**Passage provided**

▽

The revolution’s reforms, including cleaning up the way lawmakers were elected and secularizing the education system, seemed to work, paving the way for decades of growth, progress and prominence as Canada emerged as a model of democracy.
Fifty years later, a public inquiry into corruption and government bid-rigging suggests the province’s politics are not as clean as Quebecers had hoped or believed.
Since May, when the inquiry opened in Montreal, Canadians have been getting daily doses of revelations of fraud through live broadcasts on French-language television stations. Corruption involving the Mafia, construction bosses and politicians, the inquiry has shown, drove up the average building cost of municipal contracts by more than 30 percent in Montreal, Canada’s second-largest city.
Last month, Montreal Mayor Gerald Tremblay resigned as did the mayor of nearby Laval, Gilles Vaillancourt. Both denied doing anything wrong, but said they could not govern amid the accusations of corruption involving rigging of municipal contracts, kickbacks from the contracts and illegal financing of elections.
Tremblay has not been charged by police. Vaillancourt’s homes and offices have been raided several times by Quebec’s anti-corruption squad, which operates independently of the inquiry, but no charges have been filed against him either. Police said the raids were part of an investigation but they would not release further details.
“Quebecers lived for several years under the impression that they had found the right formula, that their parties were clean,” said Pierre Martin, political science professor at the University of Montreal. Now, he said, “people at all levels are fed up.”
The inquiry must submit its final report to the Quebec government by next October. It has exposed practices worthy of a Hollywood noir thriller – a mob boss stuffing his socks with money, rigged construction contracts, call girls offered as gifts, and a party fundraiser with so much cash he could not close the door of his safe.
“Even though we are in the early days, what is emerging is a pretty troubling portrait of the way public contracts were awarded,” said Antonia Maioni, director of the McGill Institute for the Study of Canada in Montreal.
Quebec’s Liberals, the force behind the Quiet Revolution, launched the inquiry as rumors of corruption swirled. The government then called an election for September, a year ahead of schedule, in what was seen as an attempt to stop damaging testimony hurting its popularity.
The tactic did not help. Jean Charest’s Liberals lost to the Parti Quebecois, whose ultimate aim is to take the French-speaking province, the size of Western Europe, out of Canada.

△

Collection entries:

▽

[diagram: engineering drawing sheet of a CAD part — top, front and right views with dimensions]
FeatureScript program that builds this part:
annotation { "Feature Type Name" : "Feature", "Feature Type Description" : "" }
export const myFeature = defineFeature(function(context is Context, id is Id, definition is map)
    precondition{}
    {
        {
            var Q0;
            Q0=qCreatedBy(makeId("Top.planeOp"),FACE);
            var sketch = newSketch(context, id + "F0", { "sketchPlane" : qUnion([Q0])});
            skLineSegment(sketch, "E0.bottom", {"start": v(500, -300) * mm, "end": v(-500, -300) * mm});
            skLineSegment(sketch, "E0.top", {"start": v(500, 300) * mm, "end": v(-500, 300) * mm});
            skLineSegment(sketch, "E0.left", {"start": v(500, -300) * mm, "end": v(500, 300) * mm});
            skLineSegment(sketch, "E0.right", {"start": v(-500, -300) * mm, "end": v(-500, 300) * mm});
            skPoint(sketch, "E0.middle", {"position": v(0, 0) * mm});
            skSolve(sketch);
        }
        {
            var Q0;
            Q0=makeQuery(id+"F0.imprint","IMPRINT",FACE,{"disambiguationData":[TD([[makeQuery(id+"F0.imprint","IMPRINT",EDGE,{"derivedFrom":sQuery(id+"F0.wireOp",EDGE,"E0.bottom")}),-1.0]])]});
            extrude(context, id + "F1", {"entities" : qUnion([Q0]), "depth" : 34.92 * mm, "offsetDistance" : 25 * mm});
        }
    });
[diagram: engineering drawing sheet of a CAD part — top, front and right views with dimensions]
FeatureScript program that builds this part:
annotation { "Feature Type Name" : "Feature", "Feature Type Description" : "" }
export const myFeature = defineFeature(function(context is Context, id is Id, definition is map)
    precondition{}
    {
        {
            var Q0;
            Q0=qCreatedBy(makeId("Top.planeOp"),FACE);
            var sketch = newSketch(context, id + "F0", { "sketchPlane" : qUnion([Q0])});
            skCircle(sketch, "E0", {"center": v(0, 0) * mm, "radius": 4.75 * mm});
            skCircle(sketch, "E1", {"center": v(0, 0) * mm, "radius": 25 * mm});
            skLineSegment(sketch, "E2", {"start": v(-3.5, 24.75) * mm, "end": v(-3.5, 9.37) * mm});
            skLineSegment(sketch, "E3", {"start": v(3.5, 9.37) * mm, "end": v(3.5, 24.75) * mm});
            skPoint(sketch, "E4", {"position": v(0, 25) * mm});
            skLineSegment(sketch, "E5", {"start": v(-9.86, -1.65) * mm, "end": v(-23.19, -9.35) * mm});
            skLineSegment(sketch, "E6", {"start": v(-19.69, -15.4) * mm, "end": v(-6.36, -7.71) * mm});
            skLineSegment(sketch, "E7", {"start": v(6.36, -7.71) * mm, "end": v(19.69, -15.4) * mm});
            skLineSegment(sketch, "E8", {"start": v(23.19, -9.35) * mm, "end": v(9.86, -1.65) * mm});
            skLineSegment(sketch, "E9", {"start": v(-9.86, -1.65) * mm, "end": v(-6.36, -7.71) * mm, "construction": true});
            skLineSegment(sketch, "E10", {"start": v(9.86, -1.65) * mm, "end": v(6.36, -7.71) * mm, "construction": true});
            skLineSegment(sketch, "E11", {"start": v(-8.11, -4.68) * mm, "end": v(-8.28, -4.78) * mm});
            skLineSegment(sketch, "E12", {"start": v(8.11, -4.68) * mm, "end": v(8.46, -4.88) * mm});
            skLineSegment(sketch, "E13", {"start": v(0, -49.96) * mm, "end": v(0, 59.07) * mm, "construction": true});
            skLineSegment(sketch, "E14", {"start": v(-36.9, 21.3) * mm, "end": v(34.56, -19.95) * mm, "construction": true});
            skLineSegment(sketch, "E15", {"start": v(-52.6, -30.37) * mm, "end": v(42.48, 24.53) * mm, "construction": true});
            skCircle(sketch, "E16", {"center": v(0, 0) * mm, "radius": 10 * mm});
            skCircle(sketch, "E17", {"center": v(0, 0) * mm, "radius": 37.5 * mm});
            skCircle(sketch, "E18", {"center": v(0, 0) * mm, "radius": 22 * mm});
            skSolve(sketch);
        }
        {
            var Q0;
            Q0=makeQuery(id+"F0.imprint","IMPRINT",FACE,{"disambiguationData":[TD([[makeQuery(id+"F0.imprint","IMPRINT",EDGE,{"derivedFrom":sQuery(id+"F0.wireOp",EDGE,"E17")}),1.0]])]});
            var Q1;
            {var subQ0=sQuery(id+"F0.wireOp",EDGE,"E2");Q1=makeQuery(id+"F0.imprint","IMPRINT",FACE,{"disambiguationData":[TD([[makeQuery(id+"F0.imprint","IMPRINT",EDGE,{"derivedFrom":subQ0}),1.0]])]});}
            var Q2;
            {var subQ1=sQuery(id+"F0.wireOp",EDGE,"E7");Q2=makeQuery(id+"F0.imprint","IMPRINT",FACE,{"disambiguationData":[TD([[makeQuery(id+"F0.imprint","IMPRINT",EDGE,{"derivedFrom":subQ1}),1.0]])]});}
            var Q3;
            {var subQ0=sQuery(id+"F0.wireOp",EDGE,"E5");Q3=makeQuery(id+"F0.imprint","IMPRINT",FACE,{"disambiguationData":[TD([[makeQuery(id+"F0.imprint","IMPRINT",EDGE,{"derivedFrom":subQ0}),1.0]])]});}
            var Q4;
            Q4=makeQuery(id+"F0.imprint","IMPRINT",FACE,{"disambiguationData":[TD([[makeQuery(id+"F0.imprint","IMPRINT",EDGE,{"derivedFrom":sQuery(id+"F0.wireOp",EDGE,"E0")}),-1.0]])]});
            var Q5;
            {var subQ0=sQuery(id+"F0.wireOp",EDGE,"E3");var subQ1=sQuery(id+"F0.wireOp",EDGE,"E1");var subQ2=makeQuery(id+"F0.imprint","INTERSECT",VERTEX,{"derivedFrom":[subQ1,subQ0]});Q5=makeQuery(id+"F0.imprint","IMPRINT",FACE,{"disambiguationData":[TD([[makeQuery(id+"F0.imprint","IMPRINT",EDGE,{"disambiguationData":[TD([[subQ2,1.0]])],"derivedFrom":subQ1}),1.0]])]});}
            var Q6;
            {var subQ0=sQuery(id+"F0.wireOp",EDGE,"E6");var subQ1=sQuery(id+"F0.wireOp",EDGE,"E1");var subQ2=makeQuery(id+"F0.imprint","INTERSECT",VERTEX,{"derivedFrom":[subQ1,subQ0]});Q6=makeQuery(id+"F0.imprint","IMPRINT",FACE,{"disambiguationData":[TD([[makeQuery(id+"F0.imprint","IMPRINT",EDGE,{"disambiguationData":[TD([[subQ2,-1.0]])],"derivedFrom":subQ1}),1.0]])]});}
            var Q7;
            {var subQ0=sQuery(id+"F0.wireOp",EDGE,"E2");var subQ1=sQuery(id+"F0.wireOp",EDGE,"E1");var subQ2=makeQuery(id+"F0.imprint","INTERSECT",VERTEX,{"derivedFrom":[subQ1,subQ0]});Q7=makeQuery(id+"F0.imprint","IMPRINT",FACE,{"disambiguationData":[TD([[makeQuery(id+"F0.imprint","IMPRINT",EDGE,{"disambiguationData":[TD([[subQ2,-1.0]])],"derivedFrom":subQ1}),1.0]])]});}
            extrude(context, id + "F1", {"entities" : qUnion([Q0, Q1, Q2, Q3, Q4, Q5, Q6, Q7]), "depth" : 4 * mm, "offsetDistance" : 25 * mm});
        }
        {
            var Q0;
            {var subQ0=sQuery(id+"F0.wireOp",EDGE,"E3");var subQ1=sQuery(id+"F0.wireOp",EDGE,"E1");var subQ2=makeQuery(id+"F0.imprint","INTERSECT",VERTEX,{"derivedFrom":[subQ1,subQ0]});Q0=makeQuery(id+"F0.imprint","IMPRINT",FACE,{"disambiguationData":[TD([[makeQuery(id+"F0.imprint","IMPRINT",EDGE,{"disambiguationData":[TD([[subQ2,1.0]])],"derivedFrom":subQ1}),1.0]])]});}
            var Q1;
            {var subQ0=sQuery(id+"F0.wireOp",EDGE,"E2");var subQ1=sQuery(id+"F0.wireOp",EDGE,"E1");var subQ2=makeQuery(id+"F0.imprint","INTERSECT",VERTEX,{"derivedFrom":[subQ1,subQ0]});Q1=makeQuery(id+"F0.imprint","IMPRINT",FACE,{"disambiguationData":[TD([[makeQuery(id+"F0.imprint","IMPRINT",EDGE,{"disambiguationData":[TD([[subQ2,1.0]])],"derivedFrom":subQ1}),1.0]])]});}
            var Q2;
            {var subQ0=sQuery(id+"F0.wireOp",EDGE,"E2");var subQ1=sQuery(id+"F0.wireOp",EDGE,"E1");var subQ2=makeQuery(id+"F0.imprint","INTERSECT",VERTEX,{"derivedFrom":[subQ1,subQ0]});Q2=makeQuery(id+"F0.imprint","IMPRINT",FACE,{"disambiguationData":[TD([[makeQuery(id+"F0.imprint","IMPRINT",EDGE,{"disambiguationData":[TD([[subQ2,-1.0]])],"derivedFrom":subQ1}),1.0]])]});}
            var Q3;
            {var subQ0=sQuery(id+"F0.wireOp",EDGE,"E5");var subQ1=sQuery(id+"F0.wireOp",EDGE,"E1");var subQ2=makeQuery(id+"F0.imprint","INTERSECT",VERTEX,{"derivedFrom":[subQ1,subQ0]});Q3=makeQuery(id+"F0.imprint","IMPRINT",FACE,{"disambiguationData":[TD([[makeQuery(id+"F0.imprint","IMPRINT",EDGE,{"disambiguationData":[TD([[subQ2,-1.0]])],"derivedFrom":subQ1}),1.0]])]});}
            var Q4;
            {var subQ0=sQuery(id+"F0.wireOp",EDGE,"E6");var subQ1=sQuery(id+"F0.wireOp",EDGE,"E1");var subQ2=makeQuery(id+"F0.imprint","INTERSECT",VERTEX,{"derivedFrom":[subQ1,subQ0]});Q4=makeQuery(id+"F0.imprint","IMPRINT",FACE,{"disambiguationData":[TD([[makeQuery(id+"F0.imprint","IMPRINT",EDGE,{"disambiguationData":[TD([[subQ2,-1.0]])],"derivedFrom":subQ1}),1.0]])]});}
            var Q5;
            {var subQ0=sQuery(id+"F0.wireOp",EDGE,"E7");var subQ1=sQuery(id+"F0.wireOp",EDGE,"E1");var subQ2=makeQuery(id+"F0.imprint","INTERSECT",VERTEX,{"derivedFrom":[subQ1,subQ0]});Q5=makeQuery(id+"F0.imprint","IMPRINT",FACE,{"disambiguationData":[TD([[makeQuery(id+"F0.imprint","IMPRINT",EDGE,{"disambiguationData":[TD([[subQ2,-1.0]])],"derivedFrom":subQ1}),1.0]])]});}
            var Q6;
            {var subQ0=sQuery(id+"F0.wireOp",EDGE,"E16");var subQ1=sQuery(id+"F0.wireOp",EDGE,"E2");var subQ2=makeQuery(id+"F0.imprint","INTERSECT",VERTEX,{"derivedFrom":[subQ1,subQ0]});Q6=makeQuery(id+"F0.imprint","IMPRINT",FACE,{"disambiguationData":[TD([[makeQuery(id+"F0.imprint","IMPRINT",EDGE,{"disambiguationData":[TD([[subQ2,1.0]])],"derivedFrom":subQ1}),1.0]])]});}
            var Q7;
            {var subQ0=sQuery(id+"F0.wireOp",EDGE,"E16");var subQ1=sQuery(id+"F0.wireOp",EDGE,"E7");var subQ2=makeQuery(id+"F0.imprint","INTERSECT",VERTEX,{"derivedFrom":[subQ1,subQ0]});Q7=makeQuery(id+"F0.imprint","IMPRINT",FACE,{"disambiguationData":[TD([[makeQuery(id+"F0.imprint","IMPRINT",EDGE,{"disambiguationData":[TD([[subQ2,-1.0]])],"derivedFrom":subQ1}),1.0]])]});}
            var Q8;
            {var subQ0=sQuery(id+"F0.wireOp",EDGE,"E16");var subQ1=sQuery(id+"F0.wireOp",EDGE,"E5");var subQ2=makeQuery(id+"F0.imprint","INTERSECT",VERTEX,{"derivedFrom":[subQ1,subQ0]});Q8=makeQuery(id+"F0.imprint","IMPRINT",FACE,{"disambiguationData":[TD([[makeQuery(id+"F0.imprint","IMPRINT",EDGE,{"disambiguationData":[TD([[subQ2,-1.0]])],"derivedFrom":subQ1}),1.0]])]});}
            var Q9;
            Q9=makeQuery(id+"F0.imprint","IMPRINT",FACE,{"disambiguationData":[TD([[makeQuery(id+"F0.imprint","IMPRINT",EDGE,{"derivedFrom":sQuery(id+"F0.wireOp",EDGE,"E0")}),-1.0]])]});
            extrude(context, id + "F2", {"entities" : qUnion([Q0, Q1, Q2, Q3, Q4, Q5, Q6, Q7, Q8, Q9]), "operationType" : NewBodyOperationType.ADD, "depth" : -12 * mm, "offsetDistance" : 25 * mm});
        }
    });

△

**Problem statement**
Could you proceed with the article on Quebec's corruption inquiry, picking up after its final sentence about the Parti Quebecois?

**Result of the task**
‘IT WASN’T COMPLICATED’
According to allegations at the inquiry, the corruption helped three main entities: the construction bosses who colluded to bid on contracts, the Montreal Mafia dons who swooped in for their share, and the municipal politicians who received kickbacks to finance campaigns.
In Quebec, the Mafia has been dominated by the Rizzuto family, with tentacles to the rest of Canada and crime families in New York and abroad. But recently the syndicate has been facing challenges from other crime groups in Montreal, according to the Toronto-based Mafia analyst and author Antonio Nicaso.
The reputed godfather of the syndicate, Vito Rizzuto, has been subpoenaed to appear before the commission, but the date for his testimony has not been set.
The hearings have zeroed in on four construction bosses and how their companies worked with the Mafia, bribed municipal engineers and provided funds for mayoralty campaigns in Montreal, the business capital for Quebec’s 8 million people.
“It’s not good for the economy,” said Martin. “It’s not good for any kind of legitimate business that tries to enter into any kind of long-term relationship with the public sector.”
Quebec’s anti-corruption squad has arrested 35 people so far this year, staging well-publicized raids on mayoral offices and on construction and engineering companies. The squad has arrested civil servants and owners of construction companies, among others.
“I now must suffer an unbearable injustice,” Tremblay said in a somber resignation speech earlier this month after a decade as mayor of Montreal, saying he could not continue in office because the allegations of corruption were causing a paralysis at City Hall.
Some of the most explosive allegations at the inquiry, headed by Quebec Superior Court Justice France Charbonneau, came from Lino Zambito, owner of a now bankrupt construction company, and from a top worker for Tremblay’s political party, Union Montreal.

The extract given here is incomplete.